Injection: The drugs are delivered with a shot directly into muscle in your hip, thigh, or arm, or in the fatty part of your arm, leg, or stomach, just beneath the skin.
Intra-arterial (IA): The drugs go directly into the artery that is feeding the cancer, through a needle, or soft, thin tube (catheter).
Intraperitoneal (IP): The drugs are delivered to the peritoneal cavity, which contains organs such as your liver, intestines, stomach, and ovaries. It is done during surgery or through a tube with a special port that is put in by your doctor.
Intrathecal (IT) chemotherapy: Medicine is injected into the cerebrospinal fluid (CSF), which is found in the area surrounding the spinal cord and the brain.
Intravenous (IV): The chemotherapy goes directly into a vein.
Topical: You rub the drugs in a cream form onto your skin.
Oral: You swallow a pill or liquid that has the drugs.
Needle: Drugs may be sent through a thin needle in a vein on your hand or lower arm. Your nurse inserts the needle and removes it when treatment is done. Tell your doctor right away if you feel pain or burning during treatment.
Catheter: It’s a soft, thin tube. Your doctor puts one end into a large vein, often in your chest area. The other end stays outside your body and is used to deliver chemotherapy or other drugs, or to draw blood.
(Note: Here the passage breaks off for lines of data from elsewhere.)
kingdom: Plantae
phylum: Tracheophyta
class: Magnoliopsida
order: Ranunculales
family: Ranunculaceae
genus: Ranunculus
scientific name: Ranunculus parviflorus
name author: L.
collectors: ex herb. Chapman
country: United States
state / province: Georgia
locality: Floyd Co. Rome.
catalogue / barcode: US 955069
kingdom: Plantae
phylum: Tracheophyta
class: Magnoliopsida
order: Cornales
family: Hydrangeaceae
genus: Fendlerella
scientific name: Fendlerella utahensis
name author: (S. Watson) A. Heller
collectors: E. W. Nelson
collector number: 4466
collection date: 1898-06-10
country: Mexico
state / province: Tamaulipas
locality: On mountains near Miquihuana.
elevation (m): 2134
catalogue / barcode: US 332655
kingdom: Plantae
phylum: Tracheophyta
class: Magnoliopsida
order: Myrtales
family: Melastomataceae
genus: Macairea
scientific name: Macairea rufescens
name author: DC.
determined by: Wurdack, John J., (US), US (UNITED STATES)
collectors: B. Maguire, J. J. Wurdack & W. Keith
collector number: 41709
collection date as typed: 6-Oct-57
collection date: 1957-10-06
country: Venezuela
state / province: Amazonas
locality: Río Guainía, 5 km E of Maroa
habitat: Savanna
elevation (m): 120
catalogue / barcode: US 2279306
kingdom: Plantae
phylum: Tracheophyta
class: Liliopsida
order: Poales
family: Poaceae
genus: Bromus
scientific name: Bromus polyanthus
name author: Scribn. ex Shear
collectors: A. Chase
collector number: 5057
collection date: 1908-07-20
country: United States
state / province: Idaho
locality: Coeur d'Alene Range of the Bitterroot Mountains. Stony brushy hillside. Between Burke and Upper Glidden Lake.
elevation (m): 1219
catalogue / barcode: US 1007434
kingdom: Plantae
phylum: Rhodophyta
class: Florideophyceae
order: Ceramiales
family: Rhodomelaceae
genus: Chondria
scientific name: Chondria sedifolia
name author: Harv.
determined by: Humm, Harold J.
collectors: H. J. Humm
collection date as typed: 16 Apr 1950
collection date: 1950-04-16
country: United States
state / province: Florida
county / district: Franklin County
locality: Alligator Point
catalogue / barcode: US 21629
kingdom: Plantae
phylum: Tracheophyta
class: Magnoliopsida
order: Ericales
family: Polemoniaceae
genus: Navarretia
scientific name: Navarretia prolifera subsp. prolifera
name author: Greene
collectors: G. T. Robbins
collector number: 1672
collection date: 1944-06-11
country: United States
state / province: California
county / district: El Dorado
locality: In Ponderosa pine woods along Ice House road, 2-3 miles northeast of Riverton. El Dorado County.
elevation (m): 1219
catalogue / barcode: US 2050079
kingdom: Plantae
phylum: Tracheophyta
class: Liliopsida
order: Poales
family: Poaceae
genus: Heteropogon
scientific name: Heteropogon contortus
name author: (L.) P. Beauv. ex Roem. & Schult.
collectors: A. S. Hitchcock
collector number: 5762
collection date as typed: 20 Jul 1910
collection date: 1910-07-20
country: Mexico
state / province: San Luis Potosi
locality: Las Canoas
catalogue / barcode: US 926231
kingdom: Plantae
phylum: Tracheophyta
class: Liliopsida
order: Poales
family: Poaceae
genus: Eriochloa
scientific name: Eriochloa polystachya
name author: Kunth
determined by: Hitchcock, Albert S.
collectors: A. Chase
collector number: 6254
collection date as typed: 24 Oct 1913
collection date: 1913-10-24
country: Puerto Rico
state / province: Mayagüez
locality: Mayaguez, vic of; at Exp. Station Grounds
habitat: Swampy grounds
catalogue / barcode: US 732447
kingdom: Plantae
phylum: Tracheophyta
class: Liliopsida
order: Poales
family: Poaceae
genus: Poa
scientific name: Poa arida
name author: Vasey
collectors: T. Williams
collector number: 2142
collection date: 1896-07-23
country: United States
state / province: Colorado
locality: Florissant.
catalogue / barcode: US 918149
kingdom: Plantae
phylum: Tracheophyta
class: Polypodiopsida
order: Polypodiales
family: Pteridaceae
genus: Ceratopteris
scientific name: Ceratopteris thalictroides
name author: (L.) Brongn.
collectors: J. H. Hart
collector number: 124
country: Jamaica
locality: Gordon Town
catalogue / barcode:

It usually stays in place until all your treatment cycles are finished. Watch for signs of infection around your catheter.
Port: It’s a small disc that a surgeon places under your skin. It’s linked to a tube (catheter) that connects to a large vein, usually in your chest. A nurse may insert a needle into your port to give you chemotherapy drugs or draw blood. The needle can be left in place for treatments that last more than a day. Tell your doctor if you notice any signs of infection around your port.
Pump: Often attached to catheters or ports, it controls the amount of chemotherapy drugs, and how fast they get into your body. You may carry this pump with you, or a surgeon may place it under your skin.
How will I feel during chemotherapy?
There’s no way to know for sure. It depends on your overall health, the type of cancer you have, how far along it is, and the amount and type of chemotherapy drugs. Your genes may also play a part.
It’s common to feel ill or very tired after chemotherapy. You can prepare for this by getting someone to drive you back and forth from treatment. You should also plan to rest on the day of and the day after treatment. During this time, it may help to get some help with meals and child care, if necessary. Your doctor may be able to help you manage some of the more severe side effects of chemotherapy.
It depends on the work that you do and on how you feel. On days you don’t feel well, you may want to see if you can work fewer hours or work from home. In some cases, employers are required by law to adjust your schedule when you have cancer treatment. A social worker may be able to help you learn about what the law allows.
It depends on the type of chemotherapy, how much you get, and how often you get it. It also depends on where you live, and whether you get treatment at home, in an office clinic, or during a hospital stay. Make sure to read your health insurance policy to find out exactly what it will and won’t pay for, and whether you can go to a doctor that you choose for your chemotherapy treatment.